Vous êtes-vous arrêté à mesurer le coût horaire cumulé de toutes les réunions que vous convoquez ?
Vous seriez surpris de l’apprendre…
Nous avons tous participé à des milliers de réunions dans notre carrière. Chaque semaine, elles prennent une part essentielle de nos agendas. C’est aussi vrai pour nos équipes. Pourtant, nous a-t-on jamais formé pour faire de cet exercice un havre d’efficience ?
Non.
C’est comme le reste. On considère que tout le monde sait faire. Qu’il suffit de s’asseoir autour d’une table et de se parler.
Mais vous savez aussi bien que moi que ce n’est pas vrai !
Alors formez-vous ! Formez vos équipes ! Apprenez à tenir des réunions qui marchent !

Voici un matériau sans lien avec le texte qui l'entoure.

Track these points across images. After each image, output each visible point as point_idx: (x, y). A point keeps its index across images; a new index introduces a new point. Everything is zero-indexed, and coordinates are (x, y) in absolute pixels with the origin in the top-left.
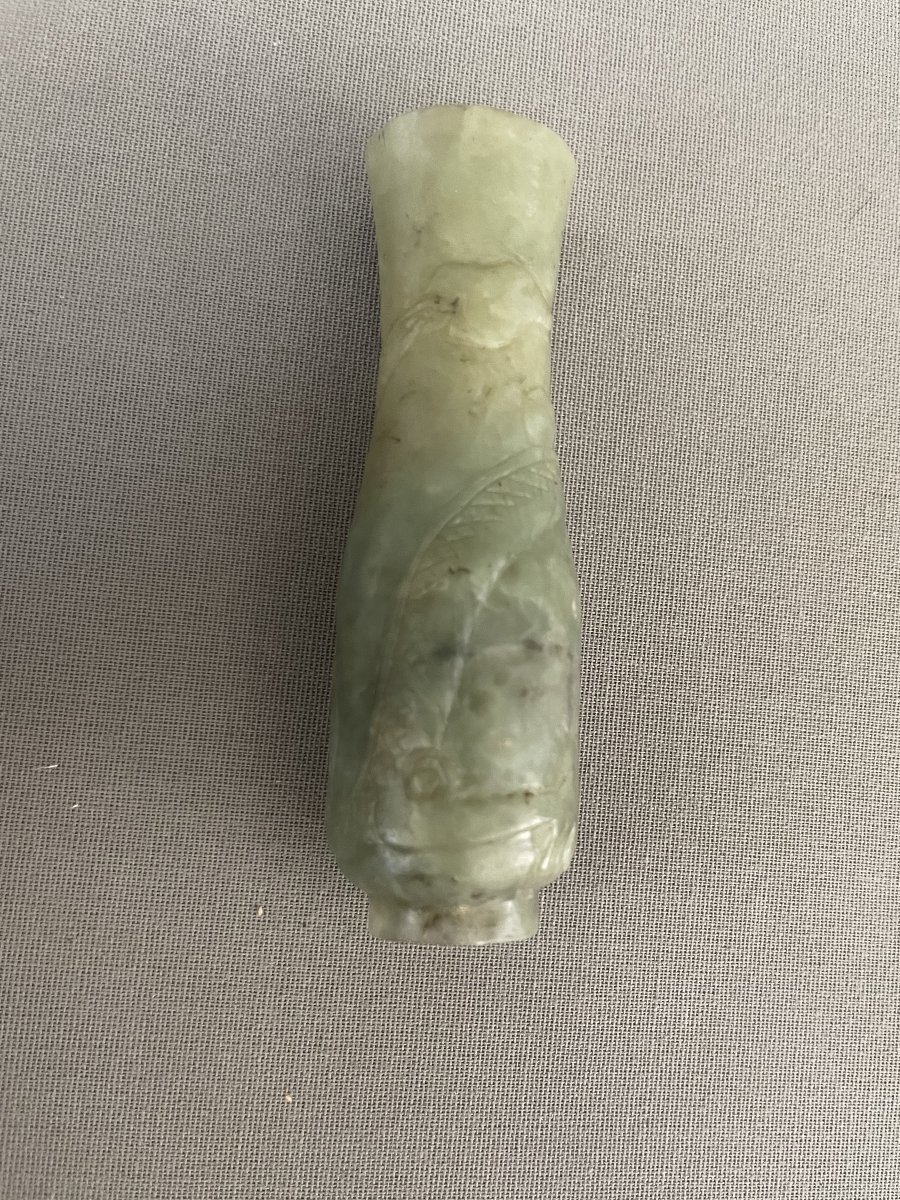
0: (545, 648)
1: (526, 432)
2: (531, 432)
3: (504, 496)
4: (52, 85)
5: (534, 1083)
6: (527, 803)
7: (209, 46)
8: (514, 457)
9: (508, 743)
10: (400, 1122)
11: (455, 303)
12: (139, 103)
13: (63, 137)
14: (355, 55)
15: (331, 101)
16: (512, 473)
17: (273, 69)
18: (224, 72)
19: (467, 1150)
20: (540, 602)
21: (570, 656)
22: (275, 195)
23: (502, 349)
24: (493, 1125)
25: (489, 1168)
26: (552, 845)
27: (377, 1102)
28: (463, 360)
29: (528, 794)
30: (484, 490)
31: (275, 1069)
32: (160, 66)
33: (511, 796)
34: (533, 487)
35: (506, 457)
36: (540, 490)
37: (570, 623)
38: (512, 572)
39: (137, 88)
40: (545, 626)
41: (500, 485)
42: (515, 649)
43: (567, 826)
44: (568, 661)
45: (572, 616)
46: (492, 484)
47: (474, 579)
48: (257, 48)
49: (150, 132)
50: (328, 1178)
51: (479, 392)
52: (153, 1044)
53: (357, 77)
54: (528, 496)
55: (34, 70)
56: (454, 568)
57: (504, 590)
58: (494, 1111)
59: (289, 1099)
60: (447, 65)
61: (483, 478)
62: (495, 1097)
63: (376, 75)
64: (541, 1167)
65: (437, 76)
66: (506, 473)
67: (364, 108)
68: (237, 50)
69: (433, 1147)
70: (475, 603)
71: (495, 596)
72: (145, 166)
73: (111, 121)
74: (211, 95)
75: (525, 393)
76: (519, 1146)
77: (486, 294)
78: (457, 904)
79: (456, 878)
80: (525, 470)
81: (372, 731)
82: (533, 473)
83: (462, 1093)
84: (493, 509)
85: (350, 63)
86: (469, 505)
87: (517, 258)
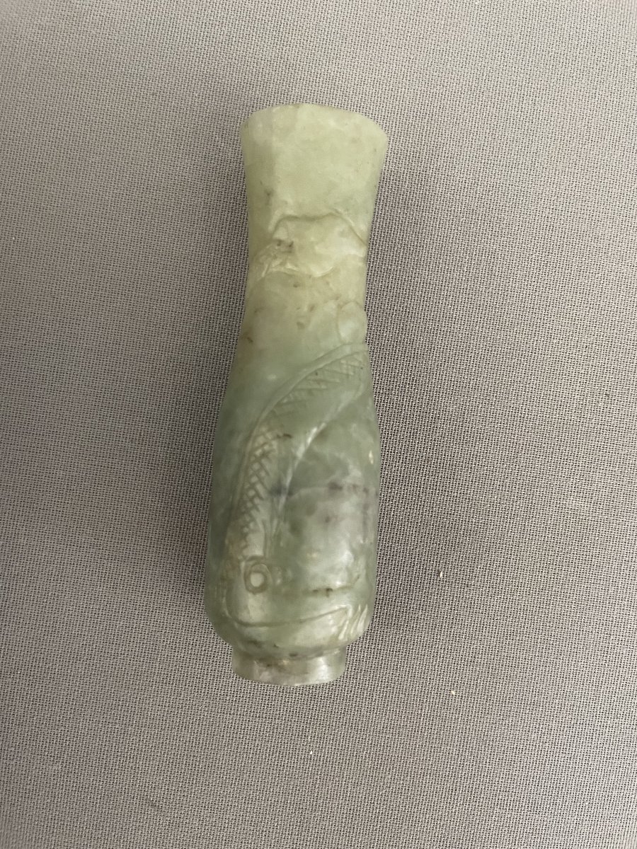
0: (345, 488)
1: (339, 334)
2: (343, 334)
3: (318, 382)
4: (333, 31)
5: (607, 699)
6: (328, 596)
7: (433, 4)
8: (329, 353)
9: (315, 555)
10: (521, 714)
11: (291, 246)
12: (388, 44)
13: (340, 66)
14: (529, 11)
15: (512, 42)
16: (326, 365)
17: (474, 20)
18: (443, 22)
19: (561, 737)
20: (342, 455)
21: (366, 491)
22: (473, 106)
23: (323, 277)
24: (579, 722)
25: (574, 749)
26: (347, 622)
27: (507, 701)
28: (295, 286)
29: (329, 590)
30: (306, 378)
31: (445, 673)
32: (402, 18)
33: (316, 591)
34: (342, 373)
35: (321, 355)
36: (348, 375)
37: (367, 468)
38: (322, 436)
39: (387, 33)
40: (346, 473)
41: (317, 374)
42: (323, 490)
43: (360, 608)
44: (364, 495)
45: (369, 463)
46: (311, 374)
47: (294, 441)
48: (464, 6)
49: (395, 64)
50: (474, 744)
51: (305, 309)
52: (373, 650)
53: (529, 26)
54: (338, 381)
55: (322, 20)
56: (281, 434)
57: (316, 448)
58: (580, 714)
59: (453, 693)
60: (589, 19)
61: (305, 370)
62: (581, 705)
63: (542, 25)
64: (606, 751)
65: (582, 26)
66: (321, 366)
67: (533, 47)
68: (451, 7)
69: (540, 732)
70: (295, 458)
71: (310, 453)
72: (391, 87)
73: (370, 56)
74: (434, 38)
75: (340, 307)
76: (594, 737)
77: (312, 239)
78: (281, 659)
79: (278, 645)
80: (338, 361)
81: (227, 542)
82: (342, 364)
83: (561, 700)
84: (310, 392)
85: (525, 17)
86: (294, 390)
87: (337, 212)
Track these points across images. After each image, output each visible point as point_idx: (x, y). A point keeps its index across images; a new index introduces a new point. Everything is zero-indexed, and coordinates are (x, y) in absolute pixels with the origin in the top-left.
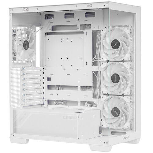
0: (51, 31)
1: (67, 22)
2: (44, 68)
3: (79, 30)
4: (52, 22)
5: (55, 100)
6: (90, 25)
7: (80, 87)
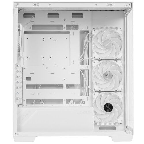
0: (31, 30)
1: (51, 21)
2: (22, 68)
3: (65, 30)
4: (33, 21)
5: (34, 100)
6: (78, 26)
7: (65, 86)
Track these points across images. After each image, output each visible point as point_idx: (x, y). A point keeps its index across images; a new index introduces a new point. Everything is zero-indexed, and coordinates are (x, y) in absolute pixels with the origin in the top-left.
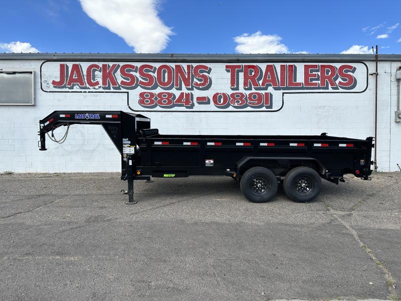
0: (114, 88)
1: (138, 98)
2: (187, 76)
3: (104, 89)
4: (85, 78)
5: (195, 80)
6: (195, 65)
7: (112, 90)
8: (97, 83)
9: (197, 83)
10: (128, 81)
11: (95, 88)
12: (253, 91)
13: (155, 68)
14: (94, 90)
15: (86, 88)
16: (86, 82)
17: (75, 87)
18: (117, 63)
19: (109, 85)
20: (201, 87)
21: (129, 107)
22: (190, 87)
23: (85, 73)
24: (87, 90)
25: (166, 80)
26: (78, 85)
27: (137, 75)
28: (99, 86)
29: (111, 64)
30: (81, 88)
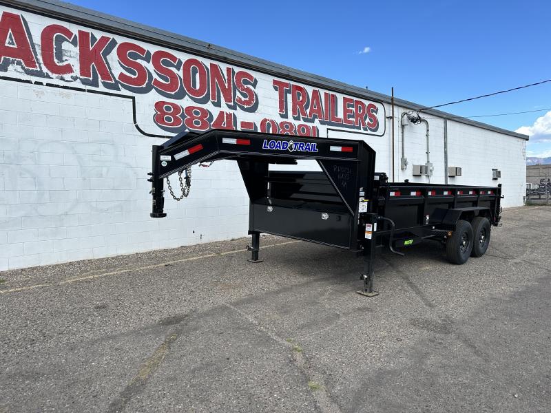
0: (106, 85)
1: (152, 111)
2: (226, 85)
3: (83, 83)
4: (39, 51)
5: (238, 94)
6: (237, 70)
7: (102, 88)
8: (68, 69)
9: (240, 99)
10: (133, 77)
11: (62, 79)
12: (302, 122)
13: (180, 62)
14: (62, 83)
15: (40, 74)
16: (41, 61)
17: (10, 68)
18: (111, 36)
19: (96, 78)
20: (245, 106)
21: (137, 127)
22: (232, 104)
23: (37, 40)
24: (45, 81)
25: (198, 87)
26: (19, 63)
27: (150, 67)
28: (74, 75)
29: (98, 35)
30: (28, 72)
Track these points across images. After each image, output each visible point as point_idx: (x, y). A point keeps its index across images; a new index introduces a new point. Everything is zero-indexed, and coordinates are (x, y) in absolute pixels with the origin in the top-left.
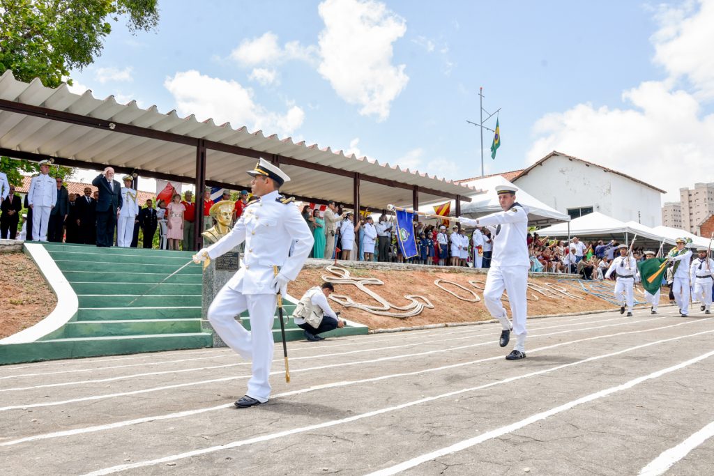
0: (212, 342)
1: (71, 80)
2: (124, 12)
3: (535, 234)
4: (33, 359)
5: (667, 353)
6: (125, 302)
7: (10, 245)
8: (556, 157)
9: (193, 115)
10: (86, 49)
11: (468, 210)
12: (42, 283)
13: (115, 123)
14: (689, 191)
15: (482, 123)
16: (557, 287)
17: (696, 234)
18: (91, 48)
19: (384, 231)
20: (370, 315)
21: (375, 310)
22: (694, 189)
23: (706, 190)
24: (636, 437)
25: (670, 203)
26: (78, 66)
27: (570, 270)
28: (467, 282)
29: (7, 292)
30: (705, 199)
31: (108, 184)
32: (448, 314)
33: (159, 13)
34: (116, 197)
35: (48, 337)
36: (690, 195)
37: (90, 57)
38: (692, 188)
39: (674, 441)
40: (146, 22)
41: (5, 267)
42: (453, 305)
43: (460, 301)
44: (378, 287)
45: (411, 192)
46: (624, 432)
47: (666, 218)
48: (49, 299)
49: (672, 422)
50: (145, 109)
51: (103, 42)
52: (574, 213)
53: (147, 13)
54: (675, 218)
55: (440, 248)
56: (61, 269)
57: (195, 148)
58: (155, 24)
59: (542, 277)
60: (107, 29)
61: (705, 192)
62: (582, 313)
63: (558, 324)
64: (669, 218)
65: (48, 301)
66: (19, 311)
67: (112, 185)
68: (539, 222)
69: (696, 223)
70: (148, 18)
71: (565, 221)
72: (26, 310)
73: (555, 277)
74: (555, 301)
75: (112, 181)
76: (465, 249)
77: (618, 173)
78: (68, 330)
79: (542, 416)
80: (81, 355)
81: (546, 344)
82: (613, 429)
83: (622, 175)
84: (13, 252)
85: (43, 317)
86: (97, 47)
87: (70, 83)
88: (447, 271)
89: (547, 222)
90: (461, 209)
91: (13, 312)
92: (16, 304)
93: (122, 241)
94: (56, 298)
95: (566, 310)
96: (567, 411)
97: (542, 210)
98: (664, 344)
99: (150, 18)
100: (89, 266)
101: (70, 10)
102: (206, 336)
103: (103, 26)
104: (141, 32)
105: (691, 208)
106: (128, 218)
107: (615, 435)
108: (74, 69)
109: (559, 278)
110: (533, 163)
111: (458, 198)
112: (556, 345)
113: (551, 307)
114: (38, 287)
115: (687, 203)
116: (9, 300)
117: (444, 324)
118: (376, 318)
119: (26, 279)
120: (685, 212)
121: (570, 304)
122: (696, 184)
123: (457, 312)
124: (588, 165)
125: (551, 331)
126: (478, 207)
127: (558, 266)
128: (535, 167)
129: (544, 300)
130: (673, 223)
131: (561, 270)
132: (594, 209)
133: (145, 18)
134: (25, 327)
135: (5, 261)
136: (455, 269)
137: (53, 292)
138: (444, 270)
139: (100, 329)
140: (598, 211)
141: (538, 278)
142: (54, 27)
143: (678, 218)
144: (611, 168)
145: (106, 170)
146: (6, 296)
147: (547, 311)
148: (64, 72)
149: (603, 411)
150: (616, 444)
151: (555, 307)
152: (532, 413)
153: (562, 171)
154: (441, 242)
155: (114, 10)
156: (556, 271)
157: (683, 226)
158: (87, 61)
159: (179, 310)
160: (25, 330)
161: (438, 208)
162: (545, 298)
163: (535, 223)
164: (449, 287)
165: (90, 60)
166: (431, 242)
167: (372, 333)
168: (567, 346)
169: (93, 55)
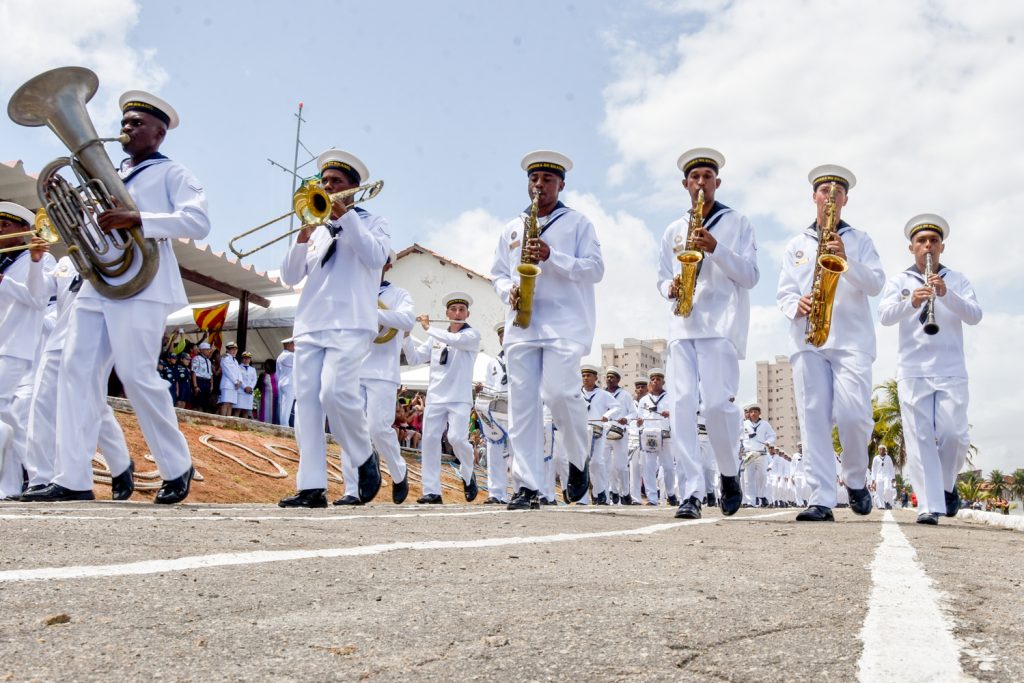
8: (417, 256)
11: (262, 321)
14: (615, 350)
15: (296, 169)
22: (622, 346)
23: (638, 351)
28: (261, 446)
30: (637, 365)
32: (234, 492)
36: (616, 357)
38: (619, 345)
42: (238, 477)
43: (250, 473)
55: (196, 384)
61: (637, 354)
76: (247, 391)
88: (222, 424)
90: (249, 319)
111: (245, 297)
122: (625, 340)
123: (248, 490)
124: (470, 274)
126: (282, 317)
136: (235, 422)
138: (214, 422)
153: (426, 282)
154: (199, 374)
164: (227, 449)
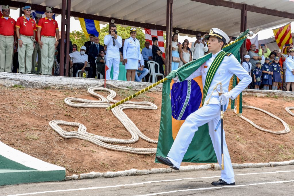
161: (277, 31)
166: (278, 67)
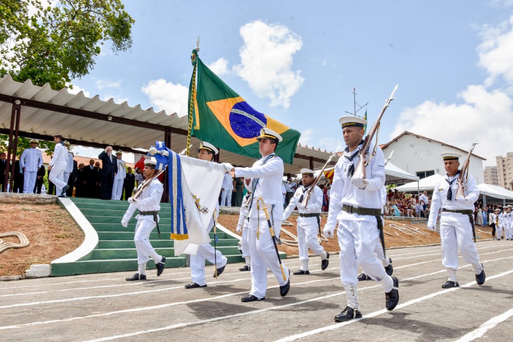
0: (186, 263)
1: (72, 85)
2: (108, 39)
3: (395, 190)
4: (74, 273)
5: (492, 268)
6: (127, 236)
7: (49, 199)
8: (407, 136)
9: (164, 111)
10: (84, 65)
12: (73, 224)
13: (111, 116)
14: (503, 158)
15: (355, 113)
16: (411, 227)
17: (509, 189)
18: (87, 64)
19: (291, 188)
20: (287, 246)
21: (289, 243)
22: (506, 156)
24: (476, 311)
25: (489, 167)
26: (78, 76)
27: (420, 215)
29: (52, 229)
31: (108, 157)
33: (132, 39)
34: (114, 166)
35: (83, 259)
36: (504, 161)
37: (86, 70)
38: (505, 156)
39: (498, 313)
40: (124, 45)
41: (48, 213)
44: (290, 227)
45: (308, 161)
46: (468, 308)
47: (487, 178)
48: (79, 234)
49: (497, 304)
50: (133, 107)
51: (95, 60)
52: (421, 175)
53: (125, 39)
54: (494, 178)
56: (84, 214)
57: (163, 133)
58: (130, 46)
59: (400, 220)
60: (98, 51)
62: (430, 245)
63: (415, 252)
64: (489, 177)
65: (80, 236)
66: (62, 242)
67: (111, 158)
68: (397, 182)
69: (509, 181)
70: (125, 42)
71: (415, 181)
72: (66, 241)
73: (410, 220)
74: (411, 237)
75: (111, 156)
77: (451, 147)
78: (94, 255)
79: (418, 300)
80: (104, 271)
81: (410, 263)
82: (461, 307)
83: (455, 148)
84: (51, 203)
85: (78, 246)
86: (91, 63)
87: (71, 87)
89: (403, 181)
91: (58, 243)
92: (59, 237)
93: (115, 196)
94: (84, 234)
95: (419, 243)
96: (432, 298)
97: (399, 173)
98: (489, 263)
99: (126, 42)
100: (100, 213)
101: (72, 38)
102: (182, 259)
103: (95, 48)
104: (121, 52)
105: (504, 170)
106: (119, 180)
107: (463, 310)
108: (76, 78)
109: (412, 221)
110: (391, 140)
112: (417, 264)
113: (408, 241)
114: (71, 226)
115: (501, 167)
116: (54, 235)
117: (336, 252)
118: (290, 248)
119: (63, 221)
120: (500, 173)
121: (422, 239)
122: (508, 153)
124: (430, 140)
125: (411, 255)
127: (411, 213)
128: (392, 142)
129: (403, 236)
130: (492, 182)
131: (413, 215)
132: (435, 172)
133: (123, 43)
134: (68, 253)
135: (48, 209)
137: (81, 230)
139: (114, 254)
140: (438, 173)
141: (398, 221)
142: (62, 50)
143: (495, 178)
144: (446, 143)
145: (107, 148)
146: (52, 232)
147: (406, 244)
148: (68, 80)
149: (453, 298)
150: (464, 314)
151: (411, 241)
152: (410, 299)
153: (412, 145)
155: (101, 38)
156: (410, 216)
157: (499, 184)
158: (84, 72)
159: (162, 242)
160: (68, 254)
162: (403, 235)
163: (395, 182)
165: (86, 72)
167: (288, 258)
168: (424, 264)
169: (89, 69)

Je vous assure, là aussi, votre vie ne sera plus jamais la même.
Et vos résultats non plus.
Conclusion
Quatre piliers pour des équipes performantes, épanouies et responsables, quatre secrets pour remettre l’humain au centre de l’entreprise et lui permettre d’étendre ses ailes pour s’envoler. Quatre piliers qui découlent de façon naturelle à des comportements autonomes, n’ont pas parce qu’« il faut » mais parce que c’est un effet collatéral.
Laissez-vous le temps de contempler ces quatre questions et osez contempler le miroir sans filtre. Je suis prêt à parier que vous faites partie des 9 sur 10 qui omettent ces questions.
Si ce n’est pas le cas, félicitations : vous faites partie d’un club très restreint et je suis prêt à parier que votre entreprise se porte plutôt bien !
Et si je vous ai heurté, je m’en excuse mais, comme je le disais en introduction, l’heure n’est pas à se caresser dans le sens du poil.